The building stood empty for a while, then – with tax incentives from the City of Boston – City Stores refurbished it and opened a new store called Citymart, which opened in August 1962. Citymart included a full grocery store and a babysitting service for shoppers. The store was not successful as the neighborhood continued to deteriorate. In 1966 the Boston Redevelopment Authority seized the building by eminent domain and moved Raymond's department store there as part of a larger urban renewal project.
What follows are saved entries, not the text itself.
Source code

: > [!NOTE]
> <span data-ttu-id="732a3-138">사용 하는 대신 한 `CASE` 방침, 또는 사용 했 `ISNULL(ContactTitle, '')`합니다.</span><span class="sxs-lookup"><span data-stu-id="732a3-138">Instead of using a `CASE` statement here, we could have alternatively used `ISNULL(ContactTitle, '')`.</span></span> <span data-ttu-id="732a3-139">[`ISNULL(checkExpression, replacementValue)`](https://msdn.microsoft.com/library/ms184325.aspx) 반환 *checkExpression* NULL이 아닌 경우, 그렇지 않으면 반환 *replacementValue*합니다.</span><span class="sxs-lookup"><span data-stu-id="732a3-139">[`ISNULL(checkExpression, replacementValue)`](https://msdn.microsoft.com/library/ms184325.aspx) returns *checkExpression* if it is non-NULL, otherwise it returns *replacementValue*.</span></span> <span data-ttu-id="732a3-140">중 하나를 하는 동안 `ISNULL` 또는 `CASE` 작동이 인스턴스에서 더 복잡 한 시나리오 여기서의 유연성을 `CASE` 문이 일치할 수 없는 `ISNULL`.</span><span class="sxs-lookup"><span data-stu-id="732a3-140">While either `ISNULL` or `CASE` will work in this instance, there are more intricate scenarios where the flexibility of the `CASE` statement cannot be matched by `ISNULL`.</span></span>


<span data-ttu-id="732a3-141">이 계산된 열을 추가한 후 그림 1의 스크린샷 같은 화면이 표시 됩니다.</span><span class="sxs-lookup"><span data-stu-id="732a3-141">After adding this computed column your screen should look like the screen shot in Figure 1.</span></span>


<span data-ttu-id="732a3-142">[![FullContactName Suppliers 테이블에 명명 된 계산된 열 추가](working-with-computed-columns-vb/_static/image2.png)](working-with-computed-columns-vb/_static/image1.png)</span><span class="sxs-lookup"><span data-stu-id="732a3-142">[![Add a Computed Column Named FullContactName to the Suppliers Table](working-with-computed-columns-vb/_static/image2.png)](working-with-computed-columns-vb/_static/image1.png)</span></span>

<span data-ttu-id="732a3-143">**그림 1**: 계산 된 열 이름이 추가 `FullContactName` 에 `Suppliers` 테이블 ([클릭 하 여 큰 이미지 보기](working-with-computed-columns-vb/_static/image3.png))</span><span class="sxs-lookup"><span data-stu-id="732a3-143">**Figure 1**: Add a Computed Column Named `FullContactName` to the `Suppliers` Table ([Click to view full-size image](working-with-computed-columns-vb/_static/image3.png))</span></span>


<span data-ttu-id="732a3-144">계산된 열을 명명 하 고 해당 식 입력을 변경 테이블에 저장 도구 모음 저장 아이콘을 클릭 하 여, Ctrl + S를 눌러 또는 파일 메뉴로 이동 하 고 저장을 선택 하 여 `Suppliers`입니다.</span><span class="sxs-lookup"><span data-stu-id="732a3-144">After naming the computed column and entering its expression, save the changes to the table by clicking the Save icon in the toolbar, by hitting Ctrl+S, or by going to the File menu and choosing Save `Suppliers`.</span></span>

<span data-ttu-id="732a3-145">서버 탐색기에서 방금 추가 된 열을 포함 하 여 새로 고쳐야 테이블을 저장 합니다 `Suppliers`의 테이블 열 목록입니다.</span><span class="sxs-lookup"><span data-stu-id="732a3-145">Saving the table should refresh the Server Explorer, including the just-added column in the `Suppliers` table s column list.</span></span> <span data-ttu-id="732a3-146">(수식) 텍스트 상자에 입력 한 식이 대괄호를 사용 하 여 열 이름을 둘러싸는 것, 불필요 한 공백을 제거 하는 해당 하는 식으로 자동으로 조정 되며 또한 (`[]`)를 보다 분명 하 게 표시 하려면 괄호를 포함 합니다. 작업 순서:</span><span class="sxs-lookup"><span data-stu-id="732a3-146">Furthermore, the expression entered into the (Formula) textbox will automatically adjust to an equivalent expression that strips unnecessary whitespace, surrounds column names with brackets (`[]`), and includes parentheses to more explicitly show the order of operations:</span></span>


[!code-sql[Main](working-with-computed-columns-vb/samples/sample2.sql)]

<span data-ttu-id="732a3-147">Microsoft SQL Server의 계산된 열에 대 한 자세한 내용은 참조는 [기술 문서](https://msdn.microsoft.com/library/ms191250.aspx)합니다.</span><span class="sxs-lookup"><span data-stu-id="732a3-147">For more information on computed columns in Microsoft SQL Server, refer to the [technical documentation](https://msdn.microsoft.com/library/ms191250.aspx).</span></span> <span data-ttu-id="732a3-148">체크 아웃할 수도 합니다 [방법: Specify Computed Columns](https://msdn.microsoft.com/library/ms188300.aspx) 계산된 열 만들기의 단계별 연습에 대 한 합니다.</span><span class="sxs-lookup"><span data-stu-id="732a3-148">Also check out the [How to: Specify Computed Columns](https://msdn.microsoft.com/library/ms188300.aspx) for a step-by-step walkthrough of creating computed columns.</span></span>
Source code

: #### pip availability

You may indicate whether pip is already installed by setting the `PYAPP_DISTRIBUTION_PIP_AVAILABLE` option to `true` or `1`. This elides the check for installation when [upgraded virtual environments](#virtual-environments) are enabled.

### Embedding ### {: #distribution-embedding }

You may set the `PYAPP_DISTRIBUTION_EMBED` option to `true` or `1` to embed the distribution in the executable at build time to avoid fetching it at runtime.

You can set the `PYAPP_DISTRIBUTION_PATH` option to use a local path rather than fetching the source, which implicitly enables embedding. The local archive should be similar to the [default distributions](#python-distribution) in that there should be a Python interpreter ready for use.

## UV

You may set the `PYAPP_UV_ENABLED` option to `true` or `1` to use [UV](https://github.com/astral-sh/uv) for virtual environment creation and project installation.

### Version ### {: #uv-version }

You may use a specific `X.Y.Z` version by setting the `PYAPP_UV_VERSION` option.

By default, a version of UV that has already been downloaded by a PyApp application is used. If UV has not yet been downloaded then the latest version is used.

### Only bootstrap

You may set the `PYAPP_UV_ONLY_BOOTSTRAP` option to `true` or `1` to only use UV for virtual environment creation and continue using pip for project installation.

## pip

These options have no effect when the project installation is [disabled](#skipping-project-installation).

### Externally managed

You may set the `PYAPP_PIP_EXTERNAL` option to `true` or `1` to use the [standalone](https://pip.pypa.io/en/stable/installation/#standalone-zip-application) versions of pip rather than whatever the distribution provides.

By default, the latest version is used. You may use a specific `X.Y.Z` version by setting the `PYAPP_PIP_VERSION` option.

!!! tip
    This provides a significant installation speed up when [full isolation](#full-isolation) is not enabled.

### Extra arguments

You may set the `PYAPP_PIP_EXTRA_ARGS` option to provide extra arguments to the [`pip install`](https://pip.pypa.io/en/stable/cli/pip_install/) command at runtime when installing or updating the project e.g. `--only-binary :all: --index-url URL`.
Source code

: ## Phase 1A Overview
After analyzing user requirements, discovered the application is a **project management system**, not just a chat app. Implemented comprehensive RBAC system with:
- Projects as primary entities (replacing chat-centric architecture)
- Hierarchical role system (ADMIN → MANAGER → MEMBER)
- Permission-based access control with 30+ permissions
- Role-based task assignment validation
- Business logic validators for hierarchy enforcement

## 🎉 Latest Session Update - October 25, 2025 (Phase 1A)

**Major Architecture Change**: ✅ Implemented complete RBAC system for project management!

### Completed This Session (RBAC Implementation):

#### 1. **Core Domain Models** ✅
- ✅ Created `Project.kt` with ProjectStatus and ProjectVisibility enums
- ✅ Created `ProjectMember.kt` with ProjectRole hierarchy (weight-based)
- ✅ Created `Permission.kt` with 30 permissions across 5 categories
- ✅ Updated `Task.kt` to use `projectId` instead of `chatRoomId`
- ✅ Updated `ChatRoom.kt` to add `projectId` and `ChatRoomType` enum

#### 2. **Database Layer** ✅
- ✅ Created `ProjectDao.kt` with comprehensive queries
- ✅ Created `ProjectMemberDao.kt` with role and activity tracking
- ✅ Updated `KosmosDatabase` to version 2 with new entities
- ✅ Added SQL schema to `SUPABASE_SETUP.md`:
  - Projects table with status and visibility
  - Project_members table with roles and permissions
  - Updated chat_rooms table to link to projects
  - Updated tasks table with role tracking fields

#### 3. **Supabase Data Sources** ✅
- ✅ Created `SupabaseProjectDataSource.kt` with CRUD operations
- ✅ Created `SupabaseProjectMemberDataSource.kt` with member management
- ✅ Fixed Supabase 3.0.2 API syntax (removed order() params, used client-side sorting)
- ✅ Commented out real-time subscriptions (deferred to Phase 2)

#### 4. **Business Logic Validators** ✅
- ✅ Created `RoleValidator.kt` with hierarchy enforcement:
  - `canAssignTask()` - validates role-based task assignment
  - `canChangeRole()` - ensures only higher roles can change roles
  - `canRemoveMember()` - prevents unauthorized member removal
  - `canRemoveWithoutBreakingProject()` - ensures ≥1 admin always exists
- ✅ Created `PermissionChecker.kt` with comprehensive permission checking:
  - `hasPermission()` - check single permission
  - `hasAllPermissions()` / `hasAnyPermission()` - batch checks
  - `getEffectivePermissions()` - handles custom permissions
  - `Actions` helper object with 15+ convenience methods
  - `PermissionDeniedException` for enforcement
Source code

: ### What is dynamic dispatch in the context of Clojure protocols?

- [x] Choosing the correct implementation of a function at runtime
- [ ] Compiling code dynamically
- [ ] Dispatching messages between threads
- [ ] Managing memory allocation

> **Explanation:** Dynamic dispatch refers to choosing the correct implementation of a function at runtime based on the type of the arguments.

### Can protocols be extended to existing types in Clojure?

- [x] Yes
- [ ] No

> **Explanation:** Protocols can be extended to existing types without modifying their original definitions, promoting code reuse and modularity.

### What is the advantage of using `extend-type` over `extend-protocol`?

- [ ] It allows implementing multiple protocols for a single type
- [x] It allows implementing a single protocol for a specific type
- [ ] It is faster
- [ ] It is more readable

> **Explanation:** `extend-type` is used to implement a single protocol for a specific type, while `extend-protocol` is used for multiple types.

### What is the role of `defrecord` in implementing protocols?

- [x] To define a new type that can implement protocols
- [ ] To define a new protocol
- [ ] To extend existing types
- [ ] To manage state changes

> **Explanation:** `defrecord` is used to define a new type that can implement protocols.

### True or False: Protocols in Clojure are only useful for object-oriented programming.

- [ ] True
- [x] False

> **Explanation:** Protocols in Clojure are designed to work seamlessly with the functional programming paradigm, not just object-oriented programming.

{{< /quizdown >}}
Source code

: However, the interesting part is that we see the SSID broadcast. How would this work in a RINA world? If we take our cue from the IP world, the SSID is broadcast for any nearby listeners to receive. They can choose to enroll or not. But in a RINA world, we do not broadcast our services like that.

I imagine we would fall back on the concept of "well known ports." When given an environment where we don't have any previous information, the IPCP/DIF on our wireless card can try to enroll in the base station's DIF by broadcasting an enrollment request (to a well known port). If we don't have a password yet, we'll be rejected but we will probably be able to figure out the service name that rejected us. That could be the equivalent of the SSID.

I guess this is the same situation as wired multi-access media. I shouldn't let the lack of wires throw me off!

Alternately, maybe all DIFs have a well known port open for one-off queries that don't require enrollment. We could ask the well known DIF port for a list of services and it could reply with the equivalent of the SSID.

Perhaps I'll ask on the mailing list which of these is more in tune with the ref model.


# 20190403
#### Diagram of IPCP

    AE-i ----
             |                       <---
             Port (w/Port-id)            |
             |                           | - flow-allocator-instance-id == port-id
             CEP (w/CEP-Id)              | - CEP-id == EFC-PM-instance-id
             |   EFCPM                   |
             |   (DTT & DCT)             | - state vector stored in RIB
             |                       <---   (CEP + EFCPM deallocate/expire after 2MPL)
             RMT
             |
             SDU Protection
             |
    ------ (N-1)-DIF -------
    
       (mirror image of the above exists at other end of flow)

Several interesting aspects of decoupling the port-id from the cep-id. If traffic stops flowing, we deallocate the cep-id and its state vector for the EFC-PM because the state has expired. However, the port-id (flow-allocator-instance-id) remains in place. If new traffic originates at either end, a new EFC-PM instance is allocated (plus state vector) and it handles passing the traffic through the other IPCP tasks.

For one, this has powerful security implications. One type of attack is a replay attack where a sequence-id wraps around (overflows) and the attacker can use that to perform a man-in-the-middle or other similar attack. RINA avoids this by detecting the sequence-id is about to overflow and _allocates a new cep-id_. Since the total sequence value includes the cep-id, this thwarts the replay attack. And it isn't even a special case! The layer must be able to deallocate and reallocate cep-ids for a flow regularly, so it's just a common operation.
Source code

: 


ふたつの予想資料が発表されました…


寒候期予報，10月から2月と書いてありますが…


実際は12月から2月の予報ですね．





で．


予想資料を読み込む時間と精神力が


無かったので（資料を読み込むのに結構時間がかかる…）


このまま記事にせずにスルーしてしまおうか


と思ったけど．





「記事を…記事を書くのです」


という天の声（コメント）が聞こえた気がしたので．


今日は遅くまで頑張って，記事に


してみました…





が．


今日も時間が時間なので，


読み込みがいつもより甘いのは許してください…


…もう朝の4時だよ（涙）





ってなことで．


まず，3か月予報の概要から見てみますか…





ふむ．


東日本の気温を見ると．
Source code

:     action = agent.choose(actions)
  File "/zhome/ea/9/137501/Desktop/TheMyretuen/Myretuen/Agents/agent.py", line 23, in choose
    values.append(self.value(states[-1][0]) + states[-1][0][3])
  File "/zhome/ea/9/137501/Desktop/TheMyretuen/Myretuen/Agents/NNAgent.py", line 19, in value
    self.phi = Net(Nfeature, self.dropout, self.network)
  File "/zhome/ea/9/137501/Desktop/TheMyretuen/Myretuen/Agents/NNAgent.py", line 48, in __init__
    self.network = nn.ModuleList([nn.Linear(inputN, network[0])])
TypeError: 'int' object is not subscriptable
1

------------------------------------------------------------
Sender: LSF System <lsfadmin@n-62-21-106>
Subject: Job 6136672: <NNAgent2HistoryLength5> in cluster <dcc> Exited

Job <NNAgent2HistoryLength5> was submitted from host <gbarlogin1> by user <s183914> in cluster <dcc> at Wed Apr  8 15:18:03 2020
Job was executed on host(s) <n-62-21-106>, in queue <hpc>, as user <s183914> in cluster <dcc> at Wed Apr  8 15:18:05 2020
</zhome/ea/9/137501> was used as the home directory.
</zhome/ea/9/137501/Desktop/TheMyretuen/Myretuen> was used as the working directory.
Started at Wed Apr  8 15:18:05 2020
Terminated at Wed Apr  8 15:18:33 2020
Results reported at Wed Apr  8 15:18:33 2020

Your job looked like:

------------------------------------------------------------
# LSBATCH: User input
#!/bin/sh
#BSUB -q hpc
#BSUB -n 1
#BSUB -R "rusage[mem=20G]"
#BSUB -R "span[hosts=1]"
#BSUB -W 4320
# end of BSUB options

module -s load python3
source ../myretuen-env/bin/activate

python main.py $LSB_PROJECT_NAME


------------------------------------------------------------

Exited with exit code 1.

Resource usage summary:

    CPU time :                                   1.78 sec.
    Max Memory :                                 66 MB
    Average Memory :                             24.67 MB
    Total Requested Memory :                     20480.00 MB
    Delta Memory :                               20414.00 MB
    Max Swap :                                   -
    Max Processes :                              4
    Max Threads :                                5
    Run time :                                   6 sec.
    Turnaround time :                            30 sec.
Raymond's ceased operation in 1972. The building was later torn down to make way for the Lafayette Place Mall urban shopping center.

The R. H. White brand continued to exist for a while, and City Stores operated R. H. White branch stores in suburban malls (such as Worcester's Lincoln Plaza shopping center and Leominster, Massachusetts' Searstown Mail). But by 1980 City Stores was bankrupt and all R. H. White outlets were closed.